_ЗАДАНИЯ_
**a)** Сколько минут трубка ещё ругалась на рассказчицу материнским голосом, судя по отрывку о телефонном разговоре с мамой?
**b)** Повторите дословно часть отрывка о телефонном разговоре с мамой. Она начинается со слов, содержащих «Мама, вероятно, запамятовала», и заканчивается словами «Какая тётя Таня?».

_ОТРЫВОК СО СТРАНИЦЫ_
+ + + + +
Мама, вероятно, запамятовала о существовании одноимённой книжки децкого писателя Валентина Осеева, и поспешила меня успокоить:
— Нет, Васёк Кургузов. Один. Без товарищей. Правда, здорово?
— Это ахуеть как прекрасно. Я щастлива. Знать бы ещё что такое Васёк…
— Лида! — Мама попыталась возмутиться, но голос у неё оставался печальным, и возмущение получилось неестественным: — Вася — сын тёти Тани!
В голосе матери отчётливо слышался теперь укор, но о том, что такое „Вася — сын тёти Тани“ я знала ещё меньше чем о „Васе Кургузове“. Признавать это было стыдно.
— Ах, Васёк… — Я сделала вид, что конечно же вспомнила Васька, но тут же переспросила: — Какая тётя Таня?
Трубка ещё три минуты гневно ругалась на меня материнским голосом, а потом послала в мою барабанную перепонку серию коротких гудков.
+ + + + +
_ДАННЫЕ УПРАЖНЕНИЯ_
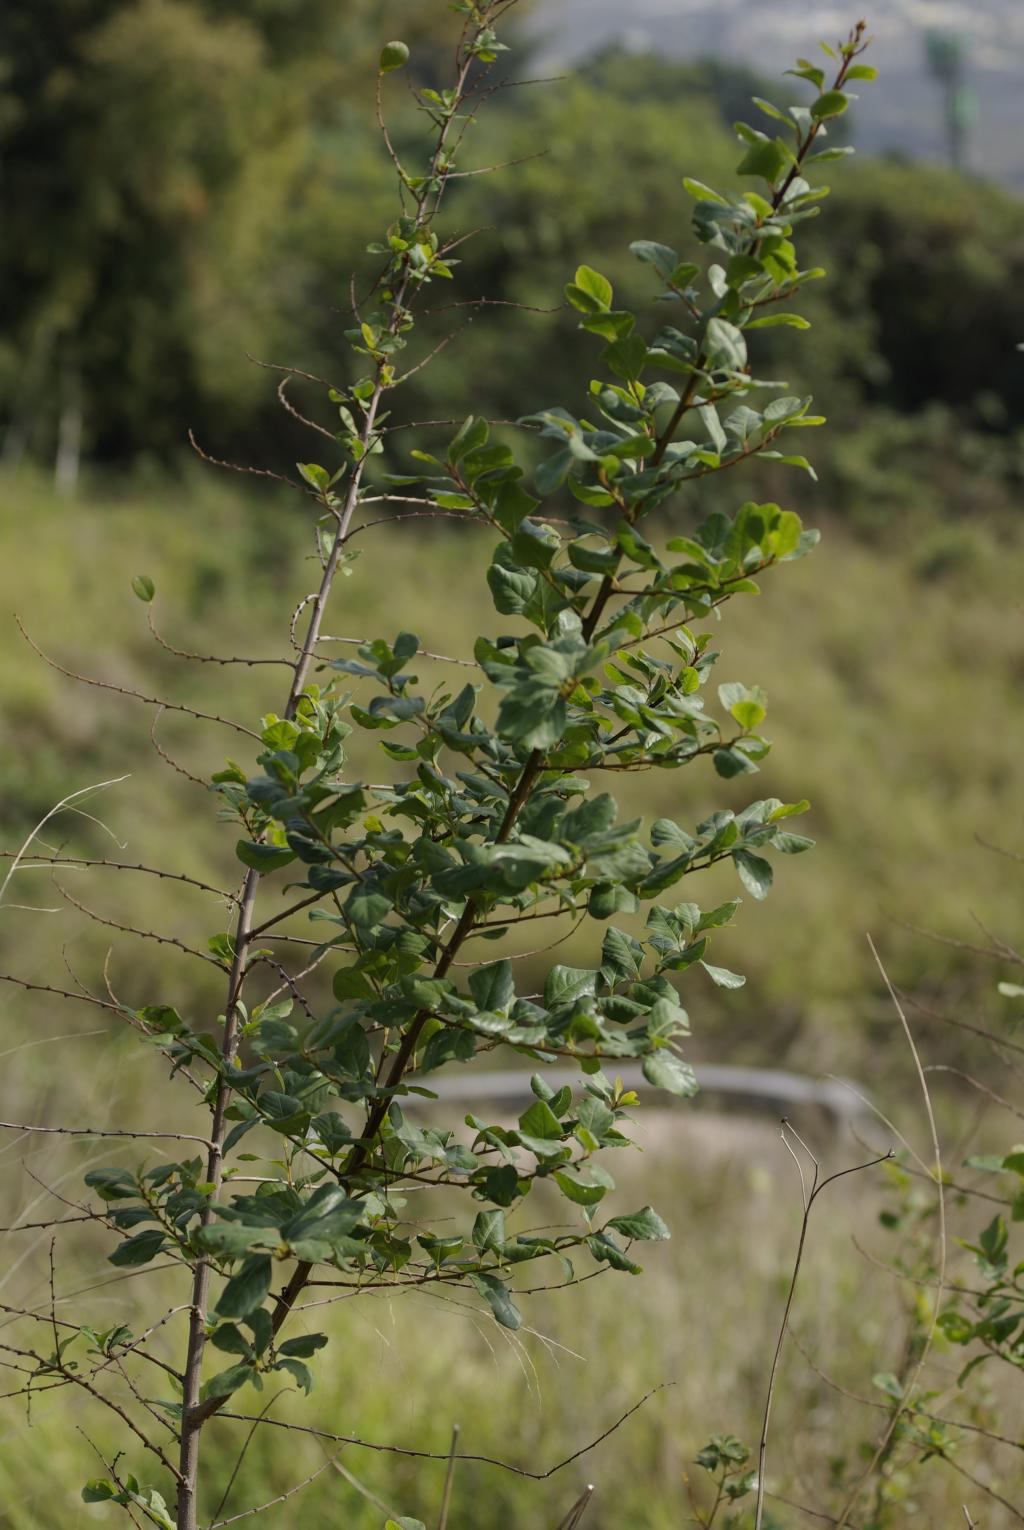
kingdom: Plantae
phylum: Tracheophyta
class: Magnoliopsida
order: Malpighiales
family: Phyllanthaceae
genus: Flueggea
+ + + + +
_ОЖИДАЕМЫЕ ОТВЕТЫ_
**a)** Три минуты.

**b)**
Мама, вероятно, запамятовала о существовании одноимённой книжки децкого писателя Валентина Осеева, и поспешила меня успокоить:
— Нет, Васёк Кургузов. Один. Без товарищей. Правда, здорово?
— Это ахуеть как прекрасно. Я щастлива. Знать бы ещё что такое Васёк…
— Лида! — Мама попыталась возмутиться, но голос у неё оставался печальным, и возмущение получилось неестественным: — Вася — сын тёти Тани!
В голосе матери отчётливо слышался теперь укор, но о том, что такое „Вася — сын тёти Тани“ я знала ещё меньше чем о „Васе Кургузове“. Признавать это было стыдно.
— Ах, Васёк… — Я сделала вид, что конечно же вспомнила Васька, но тут же переспросила: — Какая тётя Таня?